▶ [Passage shown]:

The rejection of natural rights is not without the possibility of far-reaching negative consequences. If there are no inalienable rights so to speak, then the state may do as they please with the individual and exploit and punish them for their own interests. There is no safeguard from the violation of fundamental freedoms and liberties. If each individual is without natural rights, then democracy has little place in the political system. A “might makes right” regime such as totalitarianism could abuse a system without human rights, leaving nothing to halt censoring of the press, unjust imprisonment, the formation of a police state, and so on.
"... a communist revolution accompanied by human emancipation is the only solution to the ongoing class struggle."

▶ [Given records]:
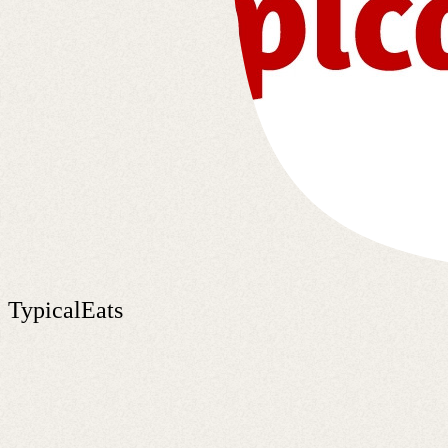
TypicalEats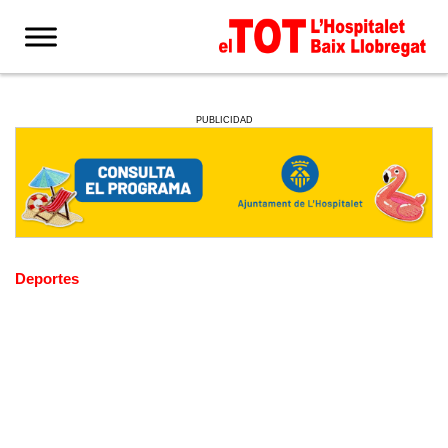
PUBLICIDAD
Deportes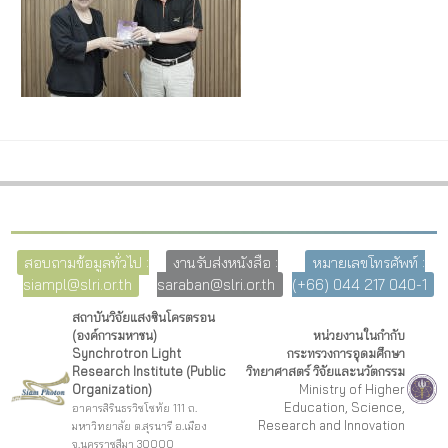
สอบถามข้อมูลทั่วไป :
งานรับส่งหนังสือ :
หมายเลขโทรศัพท์ :
siampl@slri.or.th
saraban@slri.or.th
(+66) 044 217 040-1
สถาบันวิจัยแสงซินโครตรอน
(องค์การมหาชน)
หน่วยงานในกำกับ
Synchrotron Light
กระทรวงการอุดมศึกษา
Research Institute (Public
วิทยาศาสตร์ วิจัยและนวัตกรรม
Organization)
Ministry of Higher
Education, Science,
อาคารสิรินธรวิชโชทัย 111 ถ.
Research and Innovation
มหาวิทยาลัย ต.สุรนารี อ.เมือง
จ.นครราชสีมา 30000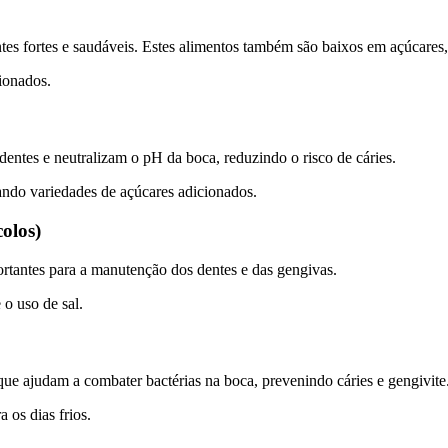
tes fortes e saudáveis. Estes alimentos também são baixos em açúcares,
cionados.
s dentes e neutralizam o pH da boca, reduzindo o risco de cáries.
tando variedades de açúcares adicionados.
colos)
ortantes para a manutenção dos dentes e das gengivas.
 o uso de sal.
e ajudam a combater bactérias na boca, prevenindo cáries e gengivite
 os dias frios.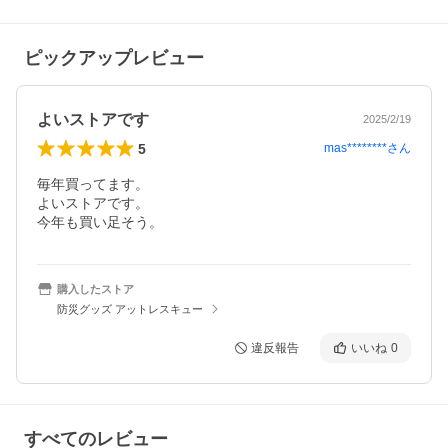
ピックアップレビュー
よいストアです
2025/2/19
5
mas********
さん
毎年買ってます。

よいストアです。

今年も買い足そう。
購入したストア
防災グッズ アットレスキュー
違反報告
いいね
0
すべてのレビュー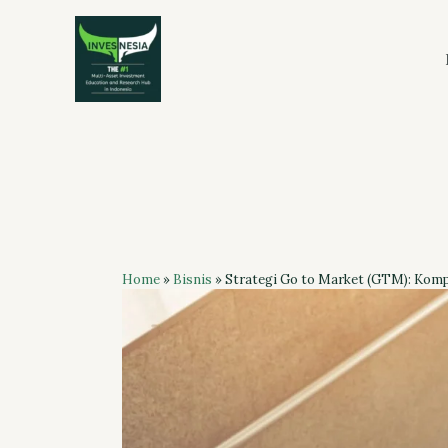
Skip
to
content
Home
»
Bisnis
»
Strategi Go to Market (GTM): Komp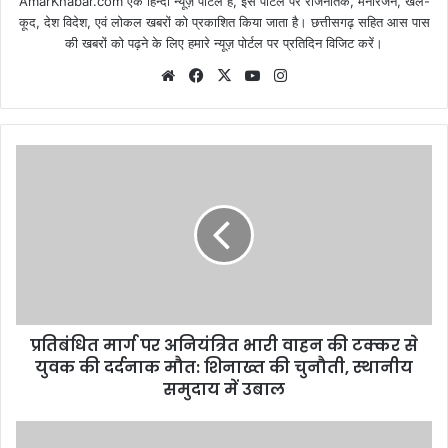
AmarKhabar.com एक हिन्दी न्यूज़ पोर्टल है, इस पोर्टल पर राजनैतिक, मनोरंजन, खेल-
कूद, देश विदेश, एवं लोकल खबरों को प्रकाशित किया जाता है। छत्तीसगढ़ सहित आस पास
की खबरों को पढ़ने के लिए हमारे न्यूज़ पोर्टल पर प्रतिदिन विजिट करें।
Website
Facebook
X
YouTube
Instagram
प्रतिबंधित मार्ग पर अनियंत्रित भारी वाहन की टक्कर से
युवक की दर्दनाक मौत: शिनाख्त की चुनौती, स्थानीय
समुदाय में उबाल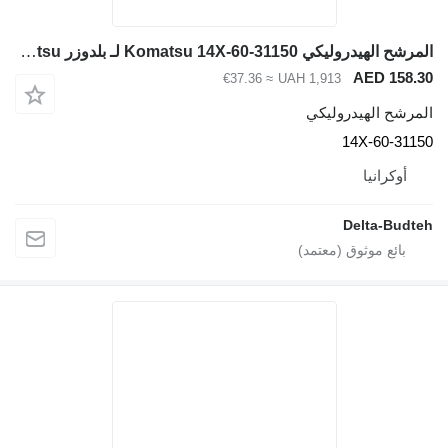
المرشح الهيدروليكي Komatsu 14X-60-31150 لـ بلدوزر Komatsu
AED 158.3
≈ €37.36
UAH 1,913
لمرشح الهيدروليكي
14X-60-3115
أوكرانيا
Delta-Budte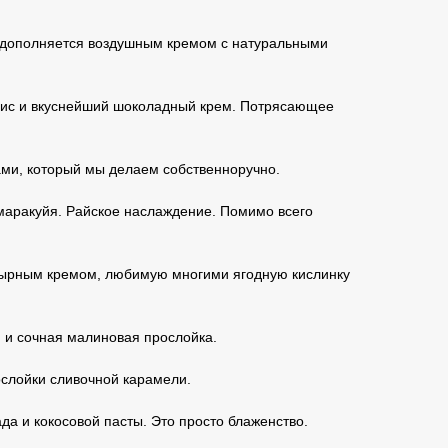
о дополняется воздушным кремом с натуральными
хис и вкуснейший шоколадный крем. Потрясающее
ами, который мы делаем собственноручно.
и маракуйя. Райское наслаждение. Помимо всего
-сырным кремом, любимую многими ягодную кислинку
 и сочная малиновая прослойка.
ослойки сливочной карамели.
а и кокосовой пасты. Это просто блаженство.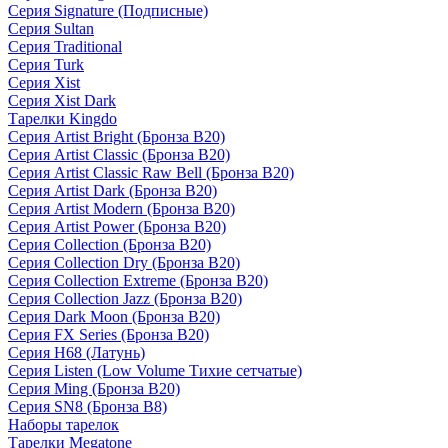
Серия Signature (Подписные)
Серия Sultan
Серия Traditional
Серия Turk
Серия Xist
Серия Xist Dark
Тарелки Kingdo
Серия Artist Bright (Бронза B20)
Серия Artist Classic (Бронза B20)
Серия Artist Classic Raw Bell (Бронза B20)
Серия Artist Dark (Бронза B20)
Серия Artist Modern (Бронза B20)
Серия Artist Power (Бронза B20)
Серия Collection (Бронза B20)
Серия Collection Dry (Бронза B20)
Серия Collection Extreme (Бронза B20)
Серия Collection Jazz (Бронза B20)
Серия Dark Moon (Бронза B20)
Серия FX Series (Бронза B20)
Серия H68 (Латунь)
Серия Listen (Low Volume Тихие сетчатые)
Серия Ming (Бронза B20)
Серия SN8 (Бронза B8)
Наборы тарелок
Тарелки Megatone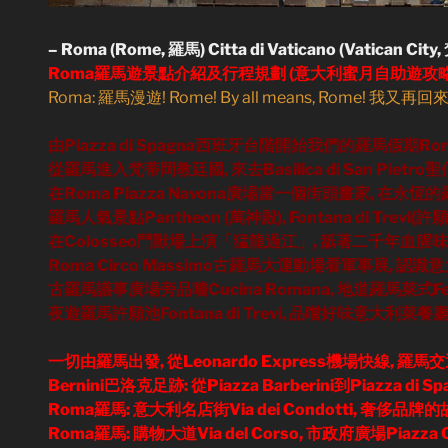
– Roma (Rome, 羅馬) Citta di Vaticano (Vatican City
Roma羅馬遊景點介紹及行程規劃 (意大利蜜月自助遊攻略
Roma: 羅馬漫遊! Rome! By all means, Rome! 我又再回
由Piazza di Spagna西班牙台階開始我們的羅馬假期Roman
從羅馬進入梵蒂岡教廷國, 來去Basilica di San Pietro
在Roma Piazza Navona廣場當一個街頭畫家, 在
羅馬人氣景點Pantheon (萬神殿), Fontana di Trevi
在Colosseo鬥獸場上演「猛龍過江」, 舐著二千年血腥味
Roma Circo Massimo古羅馬大運動場看軍事展, 認識意大利
古羅馬議事廣場旁品嚐Cucina Romana, 地道羅馬菜式Fettu
夜遊羅馬許願池Fontana di Trevi, 品嚐好味意大利菜餐廳Viner
一切由羅馬出發, 從Leonardo Express機場快線, 羅馬交通通行
Bernini巴洛克足跡: 從Piazza Barberini到Piazza di
Roma羅馬: 意大利名店街Via dei Condotti, 奢侈品牌
Roma羅馬: 購物大道Via del Corso, 市政府廣場Piazza C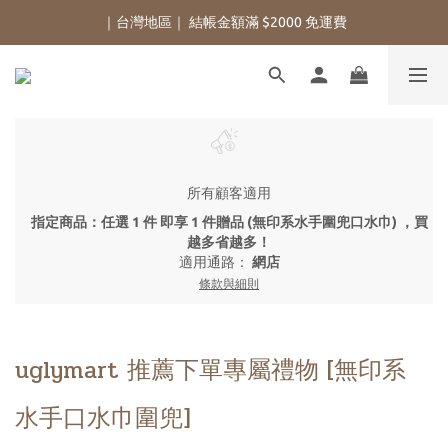
｜台灣地區｜ 結帳金額滿 $2000 免運費
所有顧客適用
指定商品：任選 1 件 即享 1 件贈品 (無印系水手圍兜口水巾) ，買
越多省越多！
適用通路：
網店
條款與細則
uglymart 推薦下單專屬禮物 [無印系
水手口水巾圍兜]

▶ [Exercise aim]: Copy out the part of the passage on natural rights between "The rejection of" and "state, and so on.", inclusive.

▶ [Solved exercise]:
The rejection of natural rights is not without the possibility of far-reaching negative consequences. If there are no inalienable rights so to speak, then the state may do as they please with the individual and exploit and punish them for their own interests. There is no safeguard from the violation of fundamental freedoms and liberties. If each individual is without natural rights, then democracy has little place in the political system. A “might makes right” regime such as totalitarianism could abuse a system without human rights, leaving nothing to halt censoring of the press, unjust imprisonment, the formation of a police state, and so on.